### STATED EXERCISE
Please turn all of the material below into a numbered list, leaving out any blank lines.

### ROWS
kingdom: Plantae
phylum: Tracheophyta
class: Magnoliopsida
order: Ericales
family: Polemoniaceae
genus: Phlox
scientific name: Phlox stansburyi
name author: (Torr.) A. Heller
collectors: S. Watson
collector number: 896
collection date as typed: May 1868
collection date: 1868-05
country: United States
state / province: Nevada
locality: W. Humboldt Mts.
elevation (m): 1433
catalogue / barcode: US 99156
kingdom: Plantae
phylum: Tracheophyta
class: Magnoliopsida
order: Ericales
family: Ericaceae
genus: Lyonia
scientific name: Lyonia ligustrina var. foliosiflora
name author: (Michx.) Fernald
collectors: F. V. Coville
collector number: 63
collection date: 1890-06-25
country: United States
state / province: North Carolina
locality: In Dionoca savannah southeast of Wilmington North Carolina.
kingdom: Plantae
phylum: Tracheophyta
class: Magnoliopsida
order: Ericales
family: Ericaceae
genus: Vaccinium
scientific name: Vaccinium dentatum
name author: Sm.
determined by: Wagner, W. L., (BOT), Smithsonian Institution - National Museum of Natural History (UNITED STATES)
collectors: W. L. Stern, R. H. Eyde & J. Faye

### ANSWER TO THIS PROBLEM
1. kingdom: Plantae
2. phylum: Tracheophyta
3. class: Magnoliopsida
4. order: Ericales
5. family: Polemoniaceae
6. genus: Phlox
7. scientific name: Phlox stansburyi
8. name author: (Torr.) A. Heller
9. collectors: S. Watson
10. collector number: 896
11. collection date as typed: May 1868
12. collection date: 1868-05
13. country: United States
14. state / province: Nevada
15. locality: W. Humboldt Mts.
16. elevation (m): 1433
17. catalogue / barcode: US 99156
18. kingdom: Plantae
19. phylum: Tracheophyta
20. class: Magnoliopsida
21. order: Ericales
22. family: Ericaceae
23. genus: Lyonia
24. scientific name: Lyonia ligustrina var. foliosiflora
25. name author: (Michx.) Fernald
26. collectors: F. V. Coville
27. collector number: 63
28. collection date: 1890-06-25
29. country: United States
30. state / province: North Carolina
31. locality: In Dionoca savannah southeast of Wilmington North Carolina.
32. kingdom: Plantae
33. phylum: Tracheophyta
34. class: Magnoliopsida
35. order: Ericales
36. family: Ericaceae
37. genus: Vaccinium
38. scientific name: Vaccinium dentatum
39. name author: Sm.
40. determined by: Wagner, W. L., (BOT), Smithsonian Institution - National Museum of Natural History (UNITED STATES)
41. collectors: W. L. Stern, R. H. Eyde & J. Faye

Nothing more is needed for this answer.